I stared at her in shock. Hadn’t she said that already? An hour ago, at least. I shifted forward in my chair and—when did I sit down?

Delilah was supposed to say something next, but she was facing toward the door, her body tense like she was ready to bolt. After a few seconds, her shoulders eased. She glanced at Wilde and mouthed something I couldn’t decipher.

The silence stretched on for a beat too long when Delilah missed her line.

“You’re right,” Fitz said, which was wrong. “The family tree is muddled enough. A quest is our best way forward.”

Maximus glowered and twisted something in his fists. I caught a glimpse of metal but didn’t understand the shape of it.

I settled back in my chair, observing the scene carefully. Something had happened, but I couldn’t tell what. At least I’m not back in my bedroom. I tried to remember what I’d been doing before everything started to repeat, but the same fog obscured those moments.

“What kind of quest should we go on?” Delilah asked. It felt like she had stolen someone else’s line to make up for missing her own.

“We have to defeat a Great and Terrible evil.” I’d spoken out of habit, but as soon as I said the words, I realized I might have found the solution for our problems. What was more ‘great and terrible’ than messing with someone’s head?

Making them live the same things over and over again?

It wasn’t torture, yet, but that didn’t mean it wouldn’t be eventually.

After months, after years, after a lifetime of never seeing what came next.

“But the Desolated Lands don’t have any great and terrible evils,” Angelica said. “That is the point of the Kingdom Defense Spell and the reason we’re here!”

Are you sure? I relaxed back into my chair, thinking through the problem. How did you hunt prey that made you forget it existed?

“You’ll have to travel outside of the Desolated Lands.”

It’d been so long since he’d spoken, I’d almost forgotten the soft, measured sound of Wilde’s voice. I stared at him, trying to read his expression. He gazed placidly at a completely uninteresting point somewhere vaguely in the middle of the room.

The others quieted, retreating to their own minds to consider his words.

Fitz shifted nervously in his seat, like he wanted to protest but didn’t want anyone to know he was scared.

Maximus glared at Wilde, like he hated him for being the one to suggest something we all knew was inevitable.

Delilah nodded encouragingly at Wilde, waving for him to continue, but he stayed silent.

Angelica broke the silence. “Where should we go?”

With a question to answer, Fitz leapt from his seat and started gathering up the books scattered about the room.

“I’ve been doing a lot of research lately, collecting every pamphlet and book on quests I could find.
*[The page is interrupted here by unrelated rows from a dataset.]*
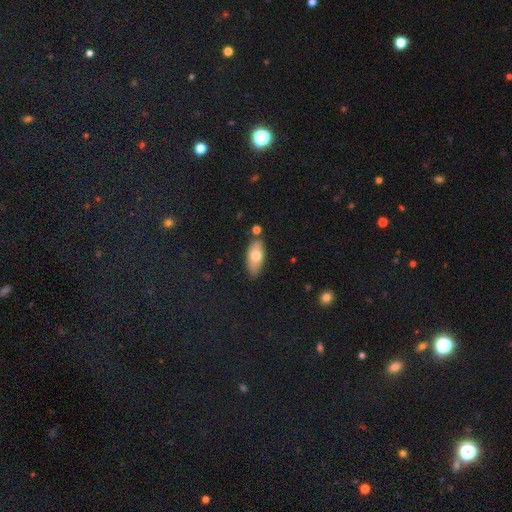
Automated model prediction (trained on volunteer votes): Smooth or featured? Predicted: smooth (p=0.68). How rounded? Predicted: in between (p=0.88). Merging? Predicted: none (p=0.77).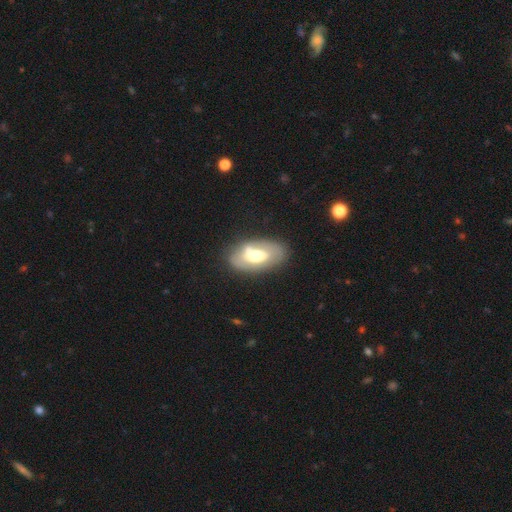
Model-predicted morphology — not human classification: Smooth or featured? featured or disk (50%)
Edge-on disk? no (89%)
Merging? none (68%)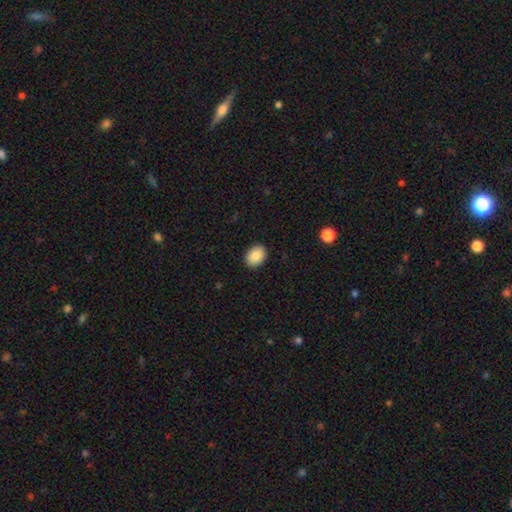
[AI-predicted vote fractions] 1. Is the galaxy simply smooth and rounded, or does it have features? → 88% smooth, 8% star or artifact, 5% featured or disk.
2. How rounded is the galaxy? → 69% in between, 30% round, 1% cigar-shaped.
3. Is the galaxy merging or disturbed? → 90% none, 7% minor disturbance, 2% major disturbance, 1% merger.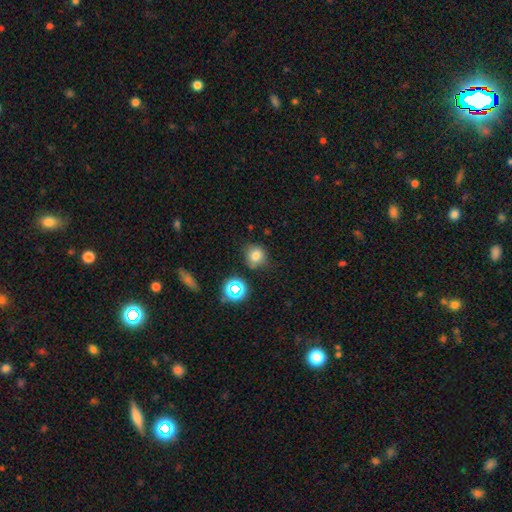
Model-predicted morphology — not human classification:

” He paused, brow furrowing as if he’d said something wrong.

After a moment, he shook his head and plowed on, “I bet we can find something useful in here. A monster to slay, an evil mage to defeat—”

“A curse to break,” Delilah and I said at the same time.

She whipped her head around to look at me, brown eyes wide. “How did you …”

Know what you were going to say? It’d been a coincidence this time, a line in neither of our scripts. The fact she’d also immediately thought of a curse solidified my suspicions.

Someone had cursed us, and I needed to find out who.